## [Excerpted text]
..........

/reinforce

A series of Jupyter Notebooks documenting how I learn policy-based reinforcement learning.

Primary LanguageJupyter Notebook

Policy-based Reinforcement Learning using PyTorch

Overview

In this folder, I have a series of Jupyter Notebooks documenting my learning of policy-based reinforcement learning. They implement:

  • Andrej Karpathy's REINFORCE agent written in Python and numpy for Pong (Atari)
  • PyTorch's example codes for REINFORCE and Actor-Critic for Cartpole
  • My REINFORCE and Actor-Critic agents written in PyTorch for Pong

I discovered that getting RL models to work is a lot more difficult than getting convolutional neural networks to perform supervised learning tasks such as image classification:

  • The hyperparameters is different. There is learning rate, but no regularization.
  • The training workflow is very different. Instead of performing a forward pass on the data followed by a backward pass as in image classification, policy-based RL involves running the forward pass hundreds to thousands of games steps in an episode (depending on the game), accumulating a stack of rewards and log-probability along the way, then using these accumulated data to perform a single backward pass to update the policy parameters.
  • Policy-based RL is gradient ascent instead of gradient descent.
  • There are many local optima in the policy landscape and the agent can easily get trapped in these local optima. They easily get content being "King of the Small Hill".

..........

## [Task prompt]
Please copy the reinforcement learning overview from "Policy-based Reinforcement Learning using" to "but no regularization.", renaming "Pong" to "Breakout" throughout.

..........

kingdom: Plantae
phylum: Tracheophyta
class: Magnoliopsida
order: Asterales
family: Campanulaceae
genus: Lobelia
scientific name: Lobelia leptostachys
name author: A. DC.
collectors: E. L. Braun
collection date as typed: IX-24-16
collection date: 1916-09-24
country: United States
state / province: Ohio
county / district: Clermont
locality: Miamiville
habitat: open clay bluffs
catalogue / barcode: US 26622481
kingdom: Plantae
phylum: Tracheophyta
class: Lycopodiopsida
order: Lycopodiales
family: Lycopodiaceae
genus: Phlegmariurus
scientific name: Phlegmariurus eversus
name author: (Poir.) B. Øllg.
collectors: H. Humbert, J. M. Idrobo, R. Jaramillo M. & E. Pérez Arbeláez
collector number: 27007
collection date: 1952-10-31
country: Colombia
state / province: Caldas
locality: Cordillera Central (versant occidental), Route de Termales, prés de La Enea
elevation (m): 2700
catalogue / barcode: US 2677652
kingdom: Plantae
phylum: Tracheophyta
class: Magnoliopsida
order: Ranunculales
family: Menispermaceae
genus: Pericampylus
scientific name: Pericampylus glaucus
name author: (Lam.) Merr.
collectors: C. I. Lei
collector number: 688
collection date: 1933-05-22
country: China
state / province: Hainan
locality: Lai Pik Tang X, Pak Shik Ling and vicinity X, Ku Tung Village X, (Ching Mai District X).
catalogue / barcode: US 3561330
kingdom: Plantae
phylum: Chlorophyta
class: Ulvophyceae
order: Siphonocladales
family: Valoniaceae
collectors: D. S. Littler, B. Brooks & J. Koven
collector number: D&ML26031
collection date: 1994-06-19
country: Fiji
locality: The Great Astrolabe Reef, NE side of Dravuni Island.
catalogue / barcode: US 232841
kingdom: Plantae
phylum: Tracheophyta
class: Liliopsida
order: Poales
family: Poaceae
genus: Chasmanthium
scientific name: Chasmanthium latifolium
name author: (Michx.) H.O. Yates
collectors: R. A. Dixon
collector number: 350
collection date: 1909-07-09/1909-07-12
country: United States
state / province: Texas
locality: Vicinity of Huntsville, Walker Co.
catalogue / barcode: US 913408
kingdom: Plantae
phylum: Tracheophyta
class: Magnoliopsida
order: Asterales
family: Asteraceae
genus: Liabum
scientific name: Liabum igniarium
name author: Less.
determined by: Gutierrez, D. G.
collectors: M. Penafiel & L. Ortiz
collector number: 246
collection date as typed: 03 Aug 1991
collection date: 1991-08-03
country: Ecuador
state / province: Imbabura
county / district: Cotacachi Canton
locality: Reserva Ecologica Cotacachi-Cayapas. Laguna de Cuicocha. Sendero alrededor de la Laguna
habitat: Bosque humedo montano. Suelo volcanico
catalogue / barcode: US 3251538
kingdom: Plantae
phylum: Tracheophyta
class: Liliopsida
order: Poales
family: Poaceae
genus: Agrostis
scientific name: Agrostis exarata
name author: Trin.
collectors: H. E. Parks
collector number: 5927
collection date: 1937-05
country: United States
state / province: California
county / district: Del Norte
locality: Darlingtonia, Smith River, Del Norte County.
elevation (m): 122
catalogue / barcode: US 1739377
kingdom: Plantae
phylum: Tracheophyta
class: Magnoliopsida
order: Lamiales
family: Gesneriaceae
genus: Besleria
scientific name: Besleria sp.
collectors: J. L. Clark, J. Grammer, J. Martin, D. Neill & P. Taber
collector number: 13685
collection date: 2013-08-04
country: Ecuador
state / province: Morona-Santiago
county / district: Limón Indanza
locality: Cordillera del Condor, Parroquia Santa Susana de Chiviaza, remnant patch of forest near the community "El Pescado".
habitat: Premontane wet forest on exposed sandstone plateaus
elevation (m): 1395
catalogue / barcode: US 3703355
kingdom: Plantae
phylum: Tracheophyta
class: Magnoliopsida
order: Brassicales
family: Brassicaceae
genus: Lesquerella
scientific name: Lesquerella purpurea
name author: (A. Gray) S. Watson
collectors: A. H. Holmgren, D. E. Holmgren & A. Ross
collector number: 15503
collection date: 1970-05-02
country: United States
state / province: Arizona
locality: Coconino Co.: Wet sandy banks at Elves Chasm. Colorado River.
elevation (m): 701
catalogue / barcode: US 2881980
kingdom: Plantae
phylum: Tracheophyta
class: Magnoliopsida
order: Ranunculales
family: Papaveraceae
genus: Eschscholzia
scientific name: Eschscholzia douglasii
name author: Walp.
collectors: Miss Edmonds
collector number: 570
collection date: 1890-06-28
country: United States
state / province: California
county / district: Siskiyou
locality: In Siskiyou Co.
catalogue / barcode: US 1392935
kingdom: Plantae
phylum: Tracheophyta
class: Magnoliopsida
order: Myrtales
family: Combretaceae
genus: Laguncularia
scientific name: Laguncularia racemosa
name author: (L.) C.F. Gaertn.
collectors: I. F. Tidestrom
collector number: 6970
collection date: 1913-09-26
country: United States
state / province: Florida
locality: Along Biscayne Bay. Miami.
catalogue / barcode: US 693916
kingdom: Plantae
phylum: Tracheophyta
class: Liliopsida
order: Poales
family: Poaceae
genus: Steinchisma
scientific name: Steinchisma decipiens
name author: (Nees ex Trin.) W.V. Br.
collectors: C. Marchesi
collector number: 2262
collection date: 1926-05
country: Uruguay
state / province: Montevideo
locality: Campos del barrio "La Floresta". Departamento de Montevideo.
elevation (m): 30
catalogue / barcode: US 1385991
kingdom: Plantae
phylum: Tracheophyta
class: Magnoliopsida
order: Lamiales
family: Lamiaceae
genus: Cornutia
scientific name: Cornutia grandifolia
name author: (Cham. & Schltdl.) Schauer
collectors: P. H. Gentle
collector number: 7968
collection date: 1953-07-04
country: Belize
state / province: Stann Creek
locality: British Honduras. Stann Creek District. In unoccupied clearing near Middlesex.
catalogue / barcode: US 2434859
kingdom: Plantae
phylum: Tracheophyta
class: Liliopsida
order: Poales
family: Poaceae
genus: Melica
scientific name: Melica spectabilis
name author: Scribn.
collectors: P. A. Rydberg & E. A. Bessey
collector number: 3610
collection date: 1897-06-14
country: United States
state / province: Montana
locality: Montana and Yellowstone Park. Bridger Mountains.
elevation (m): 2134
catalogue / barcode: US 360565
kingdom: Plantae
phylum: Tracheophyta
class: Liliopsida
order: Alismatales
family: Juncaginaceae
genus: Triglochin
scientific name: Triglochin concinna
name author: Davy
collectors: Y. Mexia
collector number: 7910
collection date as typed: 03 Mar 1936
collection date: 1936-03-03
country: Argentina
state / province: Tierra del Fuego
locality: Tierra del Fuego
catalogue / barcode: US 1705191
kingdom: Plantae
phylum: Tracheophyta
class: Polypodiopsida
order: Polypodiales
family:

..........

## [Expected answer]
Policy-based Reinforcement Learning using PyTorch

Overview

In this folder, I have a series of Jupyter Notebooks documenting my learning of policy-based reinforcement learning. They implement:

  • Andrej Karpathy's REINFORCE agent written in Python and numpy for Breakout (Atari)
  • PyTorch's example codes for REINFORCE and Actor-Critic for Cartpole
  • My REINFORCE and Actor-Critic agents written in PyTorch for Breakout

I discovered that getting RL models to work is a lot more difficult than getting convolutional neural networks to perform supervised learning tasks such as image classification:

  • The hyperparameters is different. There is learning rate, but no regularization.